If you find you feel a bit like a fish out of water once you’re back, remember that transition is a great opportunity for growth. Enjoy!

Keep blogging – your posts have been wonderful. And don’t forget, there are cash prizes for students from each campus for photographs and reflections – details on the blog.

Jan


Re Entry into Australian Life: Reverse Culture Shock

Hey all,

It’s been my first week back at UOW this week and I found myself a little scared to be back! So much had changed and was different and yet so much was still the same! Every now and again I find myself thinking “I’m homesick.” I had this really weird moment the other day, where I was sorting through my UK photos for printing and I thought “I miss being home.” Huh? Was? Ich wohne nicht in London/Scotland/Wales. But it doesn’t matter, I’m still homesick.

I was thinking about what was discussed at the ‘welcome back’ session with Tonia, and I can definitely say that I feel like a bit of a hybrid of an Australian and a British girl now. As I posted on my personal blog, “I love Australia. I love the bush. I love the sun. I love my friends. I love to write Australian bushland poetry and I love going to The National Park for swims and picnics. I even love the song ‘I am Australian’, in particular these stanza’s:

I’m the teller of stories
I’m the singer of songs
I’m Albert Namajira
And I paint the ghostly gums
I’m Clancy on his horse
I’m Ned Kelly on the run
I’m the one who waltzed Matilda
I am Australian.

I’m the hot winds of the desert
I’m the black soils of the plain
I’m the mountains and the valleys
I’m the droughts and flooding rains
I am the rock, I am the sky,
The rivers when they run
The spirit of this great land
I am Australian.

But see the UK and Ireland have my family and they have the culture we don’t have.”

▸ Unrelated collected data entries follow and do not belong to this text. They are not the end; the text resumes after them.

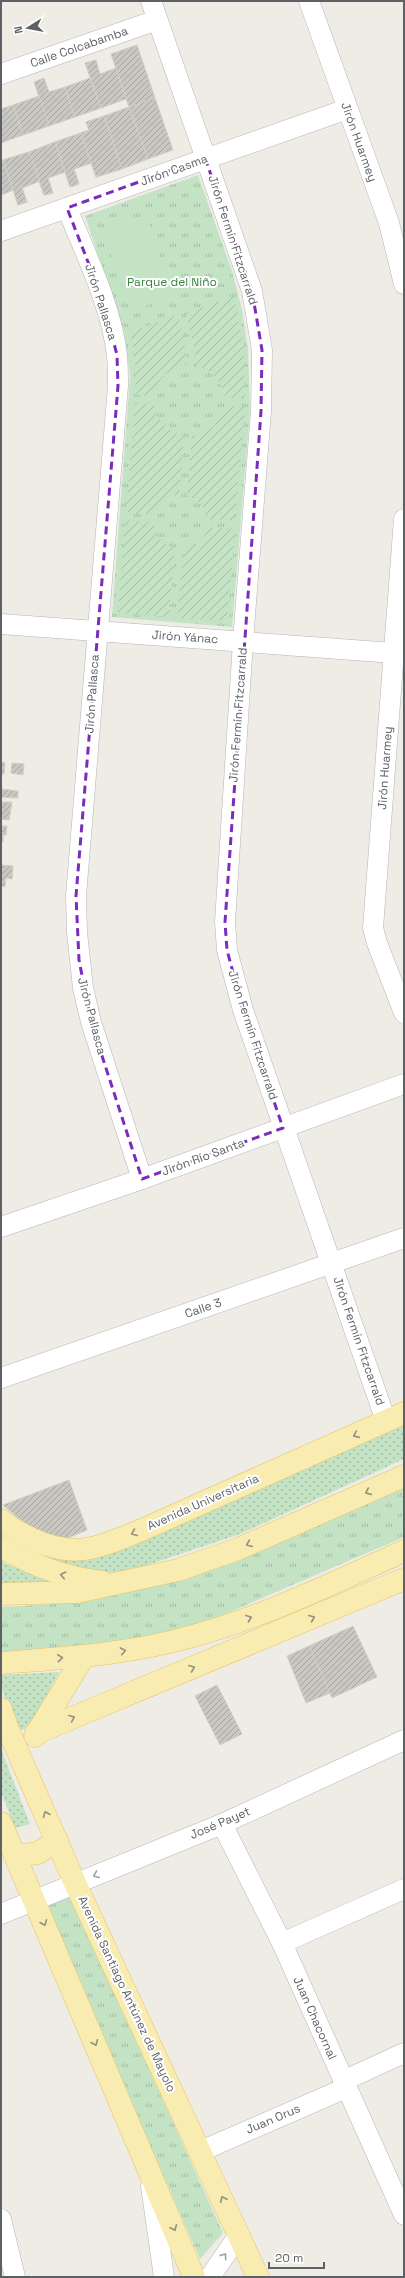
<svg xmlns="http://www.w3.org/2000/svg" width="405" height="2278" font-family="'Space Grotesk',sans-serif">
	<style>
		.grass { fill: url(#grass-dots) }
		.park { fill: url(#park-tufts) }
		.garden { fill: url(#garden-furrows) }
		.pitch { fill: #c4e3c4 }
		.building { fill: url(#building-hatch); stroke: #d2cec4 }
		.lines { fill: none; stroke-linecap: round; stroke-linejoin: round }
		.minor-casing { stroke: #b2b5b9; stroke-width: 21 }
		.major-casing { stroke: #e5c267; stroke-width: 23 }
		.minor { stroke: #fff; stroke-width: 20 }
		.major { stroke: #f8ecb0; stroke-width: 22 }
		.oneway { stroke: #93917f }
		.oneway2 { stroke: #9ea0a2 }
		.marked { fill: none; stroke: #7b2cbf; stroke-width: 3; stroke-dasharray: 8 5; stroke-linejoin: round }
		.labels { text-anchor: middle; stroke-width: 4; stroke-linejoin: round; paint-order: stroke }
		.street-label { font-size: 12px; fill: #5d6064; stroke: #fff }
		.park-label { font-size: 12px; fill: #3d8341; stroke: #fff }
	</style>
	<defs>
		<pattern id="grass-dots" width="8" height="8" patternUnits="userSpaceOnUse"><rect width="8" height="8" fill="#c4e3c4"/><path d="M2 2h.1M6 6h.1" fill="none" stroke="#a2bba3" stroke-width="1.8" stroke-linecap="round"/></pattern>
		<pattern id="park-tufts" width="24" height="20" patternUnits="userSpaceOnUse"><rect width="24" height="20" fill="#c4e3c4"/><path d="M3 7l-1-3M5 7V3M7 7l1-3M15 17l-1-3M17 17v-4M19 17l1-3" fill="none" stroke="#a2bba3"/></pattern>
		<pattern id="garden-furrows" width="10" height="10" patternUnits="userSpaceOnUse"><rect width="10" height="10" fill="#c4e3c4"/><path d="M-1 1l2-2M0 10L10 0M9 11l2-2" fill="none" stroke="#a2bba3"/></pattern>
		<pattern id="building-hatch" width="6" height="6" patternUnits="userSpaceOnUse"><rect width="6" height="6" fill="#c9c7c2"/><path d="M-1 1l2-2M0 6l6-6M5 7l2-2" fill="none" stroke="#a6a5a1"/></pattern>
	</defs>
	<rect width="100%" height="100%" fill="#eeece5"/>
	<g class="grass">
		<polygon points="404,1426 404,1459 240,1534 138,1568 103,1574 38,1558 25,1543 132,1543"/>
		<polygon points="1,1561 2,1562 53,1583 1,1583"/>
		<path d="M59,1672l-27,51 -4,5 -8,2c-11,-14 -19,-37 -19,-55z"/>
		<polygon points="1,1749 30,1824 15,1828 1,1792"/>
	</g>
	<g class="park">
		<polygon points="198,175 232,271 242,310 248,350 250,411 232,627 112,617 130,376 124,331 85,216"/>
		<polygon points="404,1488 404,1537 195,1627 113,1644 1,1654 1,1607 54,1604 101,1598 189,1578"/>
		<polygon points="70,1894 223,2233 200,2259 45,1904"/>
	</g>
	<g class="garden">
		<path d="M234,296l10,55 1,48 -20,-1c-3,-17 -13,-29 -30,-32v-16l-9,-37z"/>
		<path d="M178,315l8,36 1,14c-17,2 -30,13 -33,31l-18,-1 -1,-34 -5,-29z"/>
		<path d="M135,403l19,1c2,16 14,28 30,32l-5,58 -15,5 -10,15 -28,-2z"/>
		<path d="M224,406l21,1 -10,114 -27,-2 -6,-15 -15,-9 5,-59c18,-3 28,-12 32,-30z"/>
		<path d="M125,520l29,2c0,13 9,23 21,26l-6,69 -51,-4z"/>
		<path d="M208,527l27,2 -8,92 -50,-3 6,-69c13,-2 21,-9 25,-22z"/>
	</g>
	<polygon class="pitch" points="146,215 174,296 131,311 103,230"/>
	<g class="building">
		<polygon points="137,45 155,98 129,107 111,54"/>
		<polygon points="96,60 100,74 116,68 126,99 101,108 85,63"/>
		<polygon points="44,78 49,92 65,87 75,117 49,126 34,82"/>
		<polygon points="90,78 101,108 75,117 65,87"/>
		<polygon points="39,96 49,126 23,135 13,105"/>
		<polygon points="155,98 173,150 148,159 129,107"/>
		<polygon points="13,105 23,135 1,143 1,109"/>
		<polygon points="129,107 148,159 122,169 104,116"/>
		<polygon points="104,116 122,169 96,177 81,133 89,130 86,122"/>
		<polygon points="104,116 122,169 96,177 81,133 89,130 86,122"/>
		<polygon points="81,133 91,163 74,169 79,184 70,187 55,142"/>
		<polygon points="81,133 91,163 74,169 79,184 70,187 55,142"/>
		<polygon points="55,142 65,172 48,178 53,193 44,195 29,152"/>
		<polygon points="55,142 65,172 48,178 53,193 44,195 29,152"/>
		<polygon points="29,152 40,181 22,188 27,202 18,205 3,160"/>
		<polygon points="29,152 40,181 22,188 27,202 18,205 3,160"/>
		<polygon points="3,160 13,190 1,195 1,161"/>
		<polygon points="3,160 13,190 1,195 1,161"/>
		<polygon points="1,762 5,763 4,774 1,774"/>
		<polygon points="12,763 24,764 23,775 11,773"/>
		<polygon points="1,789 18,791 18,798 1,797"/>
		<polygon points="1,802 12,802 9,820 1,819"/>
		<polygon points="1,826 7,826 6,835 3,835 3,842 1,842"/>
		<polygon points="1,865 13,866 12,879 6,878 5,887 1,886"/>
		<polygon points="69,1480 87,1530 68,1538 51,1539 29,1527 3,1505"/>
		<polygon points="353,1626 377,1677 332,1698 309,1646"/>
		<polygon points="309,1646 330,1693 306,1703 287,1656"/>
		<polygon points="217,1685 242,1734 220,1745 195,1696"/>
	</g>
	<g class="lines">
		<defs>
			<g id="minor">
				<polyline points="151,1 252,291 262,350 261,411 243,641 225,922 227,950 243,1010 386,1421"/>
				<polyline points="309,1 389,223 404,284"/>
				<polyline points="1,74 157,20"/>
				<path d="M67,208c18,45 45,99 50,148 1,10 1,20 1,30l-42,510 1,36 6,56 8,34 51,157"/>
				<polyline points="1,231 347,109"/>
				<polyline points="404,519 373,928 377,943 404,1013"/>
				<polyline points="1,624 394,653"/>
				<polyline points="1,1227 142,1179 404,1084"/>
				<polyline points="1,1378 404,1238"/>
				<polyline points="222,1824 282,1943 404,2215"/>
				<polyline points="1,1914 222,1824 404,1740"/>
				<polyline points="282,1943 404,1889"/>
				<polyline points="343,2081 404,2053"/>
				<polyline points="201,2151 346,2088"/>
				<polyline points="151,2186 164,2277"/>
				<polyline points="1,2219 15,2277"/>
				<polyline points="210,2277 239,2235"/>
			</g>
			<g id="major">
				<path d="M1,1520c9,9 20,13 31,19 43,20 64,9 105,-7l267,-119"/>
				<path d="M1,1547c34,19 62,30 101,35"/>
				<polyline points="1,1594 77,1592 178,1570 238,1549 404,1476"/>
				<path d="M1,1663c64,-5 130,-9 192,-27 73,-20 142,-54 211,-85"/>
				<polyline points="1,1709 9,1732 75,1883 258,2277"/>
				<polyline points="36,1733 404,1579"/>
				<polyline points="35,1736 84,1656"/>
				<polyline points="1,1823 194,2277"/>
				<polyline points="15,1856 38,1853 57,1840"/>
			</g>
		</defs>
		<use href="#minor" class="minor-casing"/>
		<use href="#major" class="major-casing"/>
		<use href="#minor" class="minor"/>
		<use href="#major" class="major"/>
	</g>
	<defs><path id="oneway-chevron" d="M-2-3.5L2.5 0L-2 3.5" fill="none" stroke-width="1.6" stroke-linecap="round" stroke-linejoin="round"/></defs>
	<g class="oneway">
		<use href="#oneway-chevron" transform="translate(356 1435) rotate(156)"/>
		<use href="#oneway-chevron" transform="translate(368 1492) rotate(156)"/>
		<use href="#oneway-chevron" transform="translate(134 1533) rotate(158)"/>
		<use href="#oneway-chevron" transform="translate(249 1544) rotate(157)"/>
		<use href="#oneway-chevron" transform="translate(63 1575) rotate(-167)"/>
		<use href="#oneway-chevron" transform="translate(249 1618) rotate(-20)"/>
		<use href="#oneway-chevron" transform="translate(312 1618) rotate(-23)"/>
		<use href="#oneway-chevron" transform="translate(123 1651) rotate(-11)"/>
		<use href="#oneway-chevron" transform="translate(60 1658) rotate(-5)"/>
		<use href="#oneway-chevron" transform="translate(192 1668) rotate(-23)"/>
		<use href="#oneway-chevron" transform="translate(72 1718) rotate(-23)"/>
		<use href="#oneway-chevron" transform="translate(46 1814) rotate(-113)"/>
		<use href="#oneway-chevron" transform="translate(44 1923) rotate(67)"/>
		<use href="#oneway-chevron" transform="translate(95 2043) rotate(67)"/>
		<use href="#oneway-chevron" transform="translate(223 2199) rotate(-115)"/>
		<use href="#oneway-chevron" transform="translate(174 2228) rotate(67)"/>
	</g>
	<g class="oneway2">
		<use href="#oneway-chevron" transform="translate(96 1875) rotate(159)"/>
		<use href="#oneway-chevron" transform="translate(224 2256) rotate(-54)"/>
	</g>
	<path class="marked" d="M205,158l47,133 10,59 -1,61 -36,511 2,28 16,60 40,118 -141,51 -51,-157 -12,-62 -3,-64 42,-510 -1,-31 -15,-57 -35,-90z"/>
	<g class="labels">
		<g class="street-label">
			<text transform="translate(79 47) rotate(-19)" y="4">Calle Colcabamba</text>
			<text transform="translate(359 142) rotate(70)" y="4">Jirón Huarmey</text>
			<text transform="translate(174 170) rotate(-20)" y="4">Jirón Casma</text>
			<text transform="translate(233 240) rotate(72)" y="4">Jirón Fermín Fitzcarrald</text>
			<text transform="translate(101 302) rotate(72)" y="4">Jirón Pallasca</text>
			<text transform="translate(185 637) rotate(4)" y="4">Jirón Yánac</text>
			<text transform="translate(92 694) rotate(-86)" y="4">Jirón Pallasca</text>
			<text transform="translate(238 715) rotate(-86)" y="4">Jirón Fermín Fitzcarrald</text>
			<text transform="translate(385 768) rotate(-86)" y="4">Jirón Huarmey</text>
			<text transform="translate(92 1016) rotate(75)" y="4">Jirón Pallasca</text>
			<text transform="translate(253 1035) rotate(72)" y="4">Jirón Fermín Fitzcarrald</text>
			<text transform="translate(203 1157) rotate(-20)" y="4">Jirón Río Santa</text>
			<text transform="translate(203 1308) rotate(-19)" y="4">Calle 3</text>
			<text transform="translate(359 1341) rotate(71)" y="4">Jirón Fermín Fitzcarrald</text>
			<text transform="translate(203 1502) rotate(-24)" y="4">Avenida Universitaria</text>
			<text transform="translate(220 1823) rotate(-23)" y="4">José Payet</text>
			<text transform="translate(127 1994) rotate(65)" y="4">Avenida Santiago Antúnez de Mayolo</text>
			<text transform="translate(315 2018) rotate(66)" y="4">Juan Chacornal</text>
			<text transform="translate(273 2119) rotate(-23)" y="4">Juan Orus</text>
		</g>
		<g class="park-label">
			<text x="172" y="286">Parque del Niño</text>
		</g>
	</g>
	<rect width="405" height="2278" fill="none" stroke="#5d6064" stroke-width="4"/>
	<g transform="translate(28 28) rotate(259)" stroke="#ffffff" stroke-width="3" paint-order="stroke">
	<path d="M0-3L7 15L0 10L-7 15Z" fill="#5d6064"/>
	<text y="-6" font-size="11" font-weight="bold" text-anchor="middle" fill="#5d6064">N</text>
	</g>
	<path d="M269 2262v6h55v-6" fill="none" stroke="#5d6064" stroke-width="2"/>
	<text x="275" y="2262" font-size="12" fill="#5d6064" stroke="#ffffff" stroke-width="3" paint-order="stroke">20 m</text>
</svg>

I decided in light of how I’m feeling at the moment I’ll sum up the things I liked best about the UK using pictures.

1. Seeing real snow for the first time and understanding the meaning of ‘proper cold.’


A day trip to Loch Ness


Stuck in a snow storm without an umbrella in London.

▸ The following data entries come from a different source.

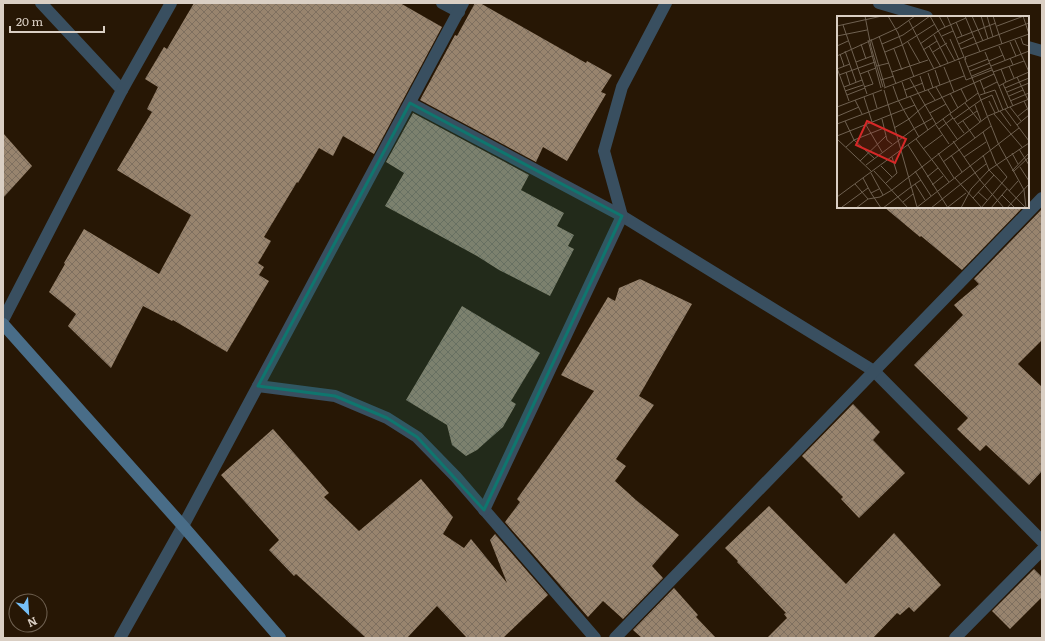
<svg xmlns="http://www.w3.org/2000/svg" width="1045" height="641" font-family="Literata,serif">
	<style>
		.building { fill: url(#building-cross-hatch) }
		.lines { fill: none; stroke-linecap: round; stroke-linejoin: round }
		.street { stroke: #394f60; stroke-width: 12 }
		.secondary { stroke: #496d88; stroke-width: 12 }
		.marked { fill: #0f766e; fill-opacity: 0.2; stroke: #0f766e; stroke-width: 3; stroke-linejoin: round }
		.inset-road { fill: none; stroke: #6f6151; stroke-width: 1 }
		.view { fill: #d62828; fill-opacity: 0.15; stroke: #d62828; stroke-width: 2 }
		.inset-edge { fill: none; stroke: #dacfc4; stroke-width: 2 }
	</style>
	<defs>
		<pattern id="building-cross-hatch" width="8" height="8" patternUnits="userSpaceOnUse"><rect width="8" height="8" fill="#98846e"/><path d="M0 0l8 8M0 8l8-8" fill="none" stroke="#7e6f5f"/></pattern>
	</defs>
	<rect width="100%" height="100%" fill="#271705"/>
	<!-- building -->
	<g class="building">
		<polygon points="194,3 400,3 442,27 374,154 343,136 333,156 319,148 298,183 297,182 264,237 271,241 258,263 264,267 259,275 269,281 227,352 173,320 172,321 143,306 111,368 68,326 76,314 49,292 65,264 64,263 84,229 159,274 191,215 117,170 152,112 147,109 158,87 145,79 164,47 167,49"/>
		<polygon points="475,3 480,3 586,63 587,61 612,75 601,92 606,94 567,161 543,147 536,162 420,100 455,35 457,36"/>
		<polygon points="413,113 529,175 521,190 564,213 557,226 574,235 568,246 574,249 550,296 499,270 477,256 385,206 404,173 386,162"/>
		<polygon points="3,133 32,166 3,198"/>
		<polygon points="884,207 1023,207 962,270 921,236 920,237"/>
		<polygon points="1042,209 1042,340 1018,364 1042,387 1042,471 1029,485 986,445 980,451 957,429 968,418 914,365 963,315 954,305 979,284 974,279"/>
		<polygon points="640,279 692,304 639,396 654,405 616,459 626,466 615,481 636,500 679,535 652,566 663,578 623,619 603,601 588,617 505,522 520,502 517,499 594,391 561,375 608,297 615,301 619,288"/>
		<polygon points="462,306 540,353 511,401 516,404 503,427 477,450 466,456 452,445 447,425 406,400"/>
		<polygon points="853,404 880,432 873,440 905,473 859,518 841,499 843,497 802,456"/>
		<polygon points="273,429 329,493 324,497 359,531 421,479 453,517 443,534 464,548 471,539 507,583 490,540 495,534 548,595 503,638 467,638 437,606 407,638 366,638 296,574 294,576 269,550 279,540 221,475"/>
		<polygon points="769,506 846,584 894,533 941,585 914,612 909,607 900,615 897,613 873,638 767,638 787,618 784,614 786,613 737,562 738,561 725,548"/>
		<polygon points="1034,569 1042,577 1042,597 1010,629 992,611"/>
		<polygon points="674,588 698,615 696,617 716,638 642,638 633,630"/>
	</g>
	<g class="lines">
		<!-- street -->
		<g class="street">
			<polyline points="41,3 122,90"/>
			<polyline points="442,3 459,12"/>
			<polyline points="879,3 927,17"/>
			<polyline points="1028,47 1042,51"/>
			<polyline points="410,103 622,216 874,371 1042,541"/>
			<polyline points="3,320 122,90 171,3"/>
			<polyline points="258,386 335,396 387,418 417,437 456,477 595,638"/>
			<polyline points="484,510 622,216 604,151 622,87 666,3"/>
			<polyline points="120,638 183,526 463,3"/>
			<polyline points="615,638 1042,198"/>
			<polyline points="955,638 1042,550"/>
		</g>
		<!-- secondary -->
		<polyline class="secondary" points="3,324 183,526 280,638"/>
	</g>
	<!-- marked area -->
	<path class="marked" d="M410 103 622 216 484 510 417 437 387 418 335 396 258 386Z"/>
	<!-- overview -->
	<g transform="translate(837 16)">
		<rect width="192" height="192" fill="#271705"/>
		<path class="inset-road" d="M28 0 34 31 46 71M51 0 61 17 77 61M93 0 118 45M102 0 108 11M110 0 127 41M128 0 143 36M135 0 146 25M144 0 151 23M150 0 156 21M156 0 165 28M186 0 192 18M72 5 97 53M119 6 125 20M6 9 30 78M0 10 45 0M160 10 187 0M97 19 111 47M0 20 30 14M42 20 59 68M105 20 116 15M120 22 159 7M184 22 186 28 192 30M34 23 48 71M113 23 122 44M31 24 44 72M178 24 192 56M71 26 83 47M173 26 179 40M24 28 29 43M45 28 66 19 93 0M83 28 104 13 129 2M122 28 137 21M0 30 11 25M92 30 104 51M162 30 168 44M57 33 65 54M124 33 192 7M86 34 100 25M8 35 19 66M48 36 65 29 98 8M96 36 110 27M148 36 171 92M3 38 7 50M0 40 61 12 78 0M128 41V44L129 42 128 41 192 18M173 42 176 49 187 45M128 44 161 127 187 174 189 192M122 45 129 64 155 54M152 45 166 39M19 46 35 40M40 50 52 47M154 50 192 35M172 50 177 62M107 51 117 76M131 51 151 43M0 52 12 85M0 53 13 48M98 54 103 69M133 55 153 47M9 56 13 69M55 56 91 44M156 56 176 49M91 57 96 72M23 58 39 52M2 59 38 46M83 60 88 75M135 60 154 52M180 61 191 84M73 63 99 108M44 64 57 60M143 64 148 77M65 66 70 81M169 66 192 56M166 68 176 90M56 70 61 84 82 121M162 70 169 66 164 53M7 71 25 64M27 71 36 68 31 55M99 71 114 97M47 72 127 41M168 72 192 62M124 73 130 85M146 73 160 66M47 74 80 191M68 74 86 67M91 74 98 84M8 75 26 69M170 76 192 67M113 77 121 92M36 78 40 92M10 79 28 72M143 79 158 74 166 94M73 80 91 114M172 80 186 74M27 81 35 106M18 84 25 98M144 84 155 79 162 96M152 85 158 97M173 85 192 77M187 85 192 96M128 87 143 106M138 89 144 105M0 91 45 74M173 91 184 105M168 93 192 125M163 95 174 110M93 97 109 88M113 98 127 117M157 98 185 131M1 100 22 91M180 101 190 93M45 103 50 124 55 128M106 103 120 123M117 103 144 84M8 105 17 124 37 142M126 105 138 122M0 108 127 60M121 108 140 95M29 109 45 136M99 109 112 128M180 109 192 99M57 112 72 103 88 89 157 58M102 113 116 102M0 120 78 89M0 123 35 156M79 123 112 166M116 125 143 164 167 192M71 129 111 192M9 131 17 124 47 112M86 133 105 119M182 133 192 149M101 137 117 162M175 137 181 148M114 139 125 156M146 139 152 154 189 192M127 141 149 126M23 145 49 120M106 146 154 110M29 149 78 112 96 102M44 150 55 161M183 151 192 165M37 155 71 192M78 155 94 180M175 155 192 137M176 156 192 141M34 157 46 179M90 161 101 152M26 162 34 177M118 162 145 192M84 164 78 168 88 184M49 167 60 157 55 141M18 168 31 183 19 192M95 169 106 160M42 173 34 177 44 192M172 175 181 165M141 176 150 184M165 179 178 192M0 181 141 77M136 182 157 159M31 183 43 181 55 174 151 100 192 83M66 186 76 178M5 191 31 172M111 191 129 177M46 192 78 168M79 192 182 112M94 192 149 148M124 192 134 173 152 154 192 127M144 192 170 161 159 148 146 116M154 192 170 173M170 192 192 168"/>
		<path class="view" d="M30 105 69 123 58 147 19 129Z"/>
		<rect width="192" height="192" class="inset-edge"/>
	</g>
	<!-- border -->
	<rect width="1045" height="641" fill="none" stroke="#dacfc4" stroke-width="8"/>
	<!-- north arrow -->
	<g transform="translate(28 613) rotate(155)"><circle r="19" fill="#271705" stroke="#6f6151"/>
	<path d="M0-3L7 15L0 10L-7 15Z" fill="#76c0f7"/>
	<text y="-6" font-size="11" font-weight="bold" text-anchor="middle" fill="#dacfc4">N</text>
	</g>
	<!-- scale -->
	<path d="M10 26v6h94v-6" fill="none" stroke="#dacfc4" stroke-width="2"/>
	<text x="16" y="26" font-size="12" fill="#dacfc4" stroke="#271705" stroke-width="3" paint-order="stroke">20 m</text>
</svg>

2. Meeting my relatives overseas in both Ireland and England for the first time!

3. My flatmates and our weird and wonderful adventures.

Halloween at Flat 12!

4. The history and culture in the UK

All those old buildings and churches were so awesome. One fond memory is of my American flat mate and I doing a guided tour of Lancaster castle with a truly creepy guide who seemed ghoulishly obsessed with death. On the entertainment front, I went to the theatre four times when I was in the UK itself! That’s a play a month! I couldn’t help it. The tickets were so much more affordable then back home and I loved the atmostphere. And after all, who wouldn’t have fun trying to explain the three hour plot of Les Miserables in London’s West End to their Chinese flat mate throughout the entire performance without annoying everyone around us?


My two play Guides. One for Hamlet and one for Season’s Greetings with some of the cast’s autographs.

5. Real Christmas Markets.

Market and fair in Edinburgh, Scotland. I took this on the actual ferris wheel.

It’s funny. When I got towards the end of my trip in the UK I was so homesick and just wanted to come home to Australia. After a week or two I instantly wanted my travelling life back! Anyone else going through this?